The followers of the Jesus of Galilee are called into that battle — called to a radical dream of liberation, to receive the kingdom as if it were present now, to embrace what we cannot yet see and make it real.

What Makes This Parable Extraordinary

Now, here's what I saved for last on Sunday, because it changes everything.

This parable is not a feel-good hope that people will improve because their hearts somehow get better. It's set in the world of poor Palestinian farmers — a world of debt, subsistence farming, day labor, and extreme taxation, where most people lived just below the level of slaves. A typical harvest in that world returned about ten seeds for every one planted. Jesus tells a story where the good soil yields thirty, sixty, a hundredfold.

That's not an agricultural detail. That's an economic earthquake.
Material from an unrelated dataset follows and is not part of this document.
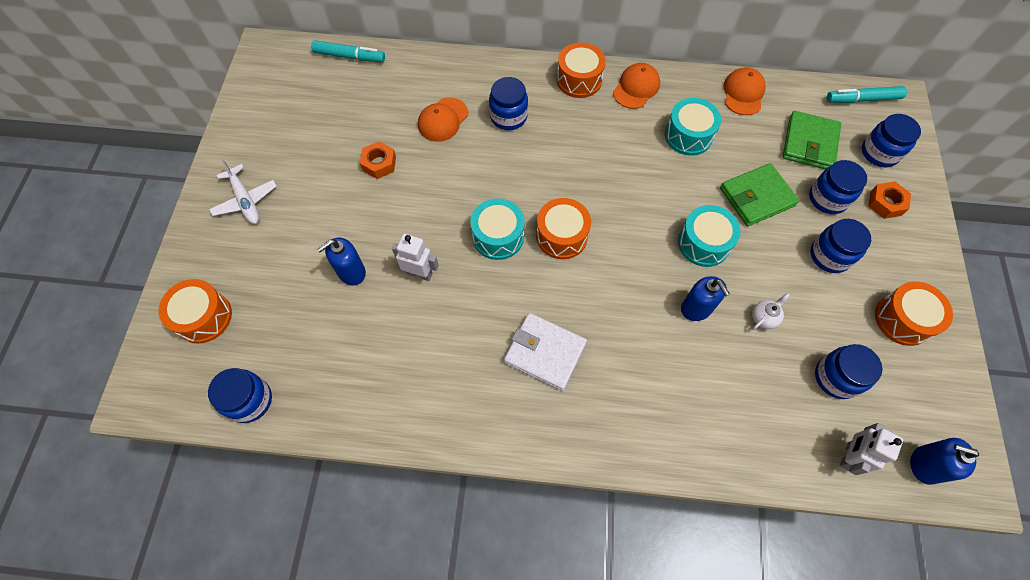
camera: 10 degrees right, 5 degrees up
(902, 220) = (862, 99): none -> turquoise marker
As the theologian Ched Myers puts it, such a harvest "symbolically represents a dramatic shattering of the vassal relationship between peasant and landlord." With that kind of surplus, a farmer could eat, pay his rent, his tithes, and his debts — and then buy the land itself, ending his servitude forever.

The kingdom of God is not an additional blessing sprinkled on top of an unjust system. It's the end of the system.

The seed sown in good soil doesn't just produce a better crop. By the power of God, the good soil produces freedom. It takes an entire system built to keep peasants poor and puts it out of business. Can you imagine that? That is the gospel hiding inside this ordinary farming story — not decoration, not escape, but a whole different arrangement of who owns the land and who owns the future.

Soil Is Not Destiny

The real reason I went to the museum last week wasn't wisdom, though I'd like to claim it was. I went because I wanted to see whether anything remained of the old Afrofuturism exhibit. Specifically, I wanted to see Trayvon Martin's flight suit — the one he wore as a kid who dreamed of being in the sky, among the stars. Lauren Olamina wrote that the destiny of Earthseed is to take root among the stars, and Trayvon wore that destiny on his small body. He was already reaching for orbit before somebody else's imagination — thin-soiled, thorn-choked — decided the stars weren't his to reach for.

This is what a compacted imagination does. It doesn't just fail to dream a future for someone; it actively narrows the ground they're allowed to grow in.

But here is the good news buried in the dirt of this parable: soil is not destiny. Soil can change. So change your soil if that's what is needed. Receive prayer. Carve out real solitude this week, because a heart can't soften on the run.

Imagination doesn't arrive on command. It arrives in a quiet room that you intentionally create.

And then look for the good soil already producing fruit around you — a person, a practice, a stubborn seed of the kingdom pushing up through concrete — and when you find it, capture it somehow. Write it down. Photograph it. Tell someone. Understand what you're really doing when you do: you are keeping a record of where the old system is passing away. You are tending the kind of ground that ends servitude.

So, friends, two questions to carry into your week. Whose imagination will you live inside? And what will be your positive obsession?